In 2018, Brennan Sháwinipinesí founded Shopify’s Miigwan Indigenous Resource Group, which advocates for First Nations, Métis and Inuit employees’ rights within the company.

“I wanted to work within my own community because I saw that as such a huge opportunity,” he said. “When I’m this far away from home, you desire to have some semblance of your own cultural representation.”

A year later, he pitched a program to support Indigenous entrepreneurs. That program eventually turned into Build Native with Shopify.

“I am trying to connect them with digital tools and ensure that the most successful stories are then getting representation, so that entrepreneurs tomorrow get inspired by the entrepreneurs [who] are absolutely killing it today,” he said.
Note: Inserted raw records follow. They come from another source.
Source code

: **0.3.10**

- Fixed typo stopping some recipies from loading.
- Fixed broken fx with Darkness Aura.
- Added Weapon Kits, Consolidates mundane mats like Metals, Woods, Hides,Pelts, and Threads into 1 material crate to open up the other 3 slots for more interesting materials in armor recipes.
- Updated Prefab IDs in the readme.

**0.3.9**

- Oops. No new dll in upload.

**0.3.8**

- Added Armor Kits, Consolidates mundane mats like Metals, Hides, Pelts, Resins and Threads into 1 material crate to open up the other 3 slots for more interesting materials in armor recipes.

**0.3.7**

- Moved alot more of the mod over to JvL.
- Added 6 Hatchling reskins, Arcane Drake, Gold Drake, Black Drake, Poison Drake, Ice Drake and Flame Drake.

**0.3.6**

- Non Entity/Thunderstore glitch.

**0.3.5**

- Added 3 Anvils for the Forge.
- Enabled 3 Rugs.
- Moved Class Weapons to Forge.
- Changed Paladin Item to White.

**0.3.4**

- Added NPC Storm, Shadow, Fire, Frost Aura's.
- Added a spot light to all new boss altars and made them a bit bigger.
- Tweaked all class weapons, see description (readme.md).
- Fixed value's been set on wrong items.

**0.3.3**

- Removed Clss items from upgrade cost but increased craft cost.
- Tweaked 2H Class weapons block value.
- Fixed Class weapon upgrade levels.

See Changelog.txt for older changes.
Through Build Native, Brennan Sháwinipinesí offers guidance to new First Nations, Inuit and Métis merchants. He runs outreach events and works with other big businesses to secure funding and create opportunities for Indigenous entrepreneurs. He runs incubator and sponsorship programs to support new owners. His team has a digital chatroom for entrepreneurs to connect, find guidance and ask questions.

“I’m still the website guy,” he said. “It’s just I have a lot more friends who maybe have a larger expectation of me.”

Lynn-Marie Angus first met Brennan Sháwinipinesí when he served as a judge for the business competition, Pow Wow Pitch. The competition, which is partially sponsored by Shopify, gives Indigenous entrepreneurs the chance to win funding and mentorship for their companies. Angus is co-founder of Sisters Sage, an Indigenous wellness company that makes soaps, bath bombs and smokeless smudging sprays. In 2020, she competed in Pow Wow Pitch — and won.

At the time, she had little experience with e-commerce. The Build Native team helped bolster her business by funding her access to point-of-sale technology and growing her brand’s visibility across Canada, all free of charge.

“I really enjoyed working with Kyle,” she said. “[He] could understand my trials and tribulations of trying to operate in the world of e-commerce but understood being an Indigenous person who was having struggles.”

Now, Sisters Sage has a brick-and-mortar store in Vancouver. Angus and Brennan Sháwinipinesí are friends and keep in touch.

“On a personal and professional level, Kyle is a big nerd,” Angus said. “He’s very knowledgeable — he’ll tell you like six degrees of separation of any thing at any moment, and also all the history behind it.”

Outside of his work, Brennan Sháwinipinesí remains politically engaged. He’s on the youth council for Kitigan Zibi Anishinabeg First Nation. In August, he co-organized a forum that brought Algonquin Nation members to the Ottawa Art Gallery to discuss the nation’s identity.

Brennan Sháwinipinesí hopes to keep growing his initiative.

“I really look forward to the future when there’s more communities who are like, ‘We have something special going on here,’” he said. “To get people to that point where they recognize that opportunity and don’t have to leave their community … that’s really the idealistic future I hope for.”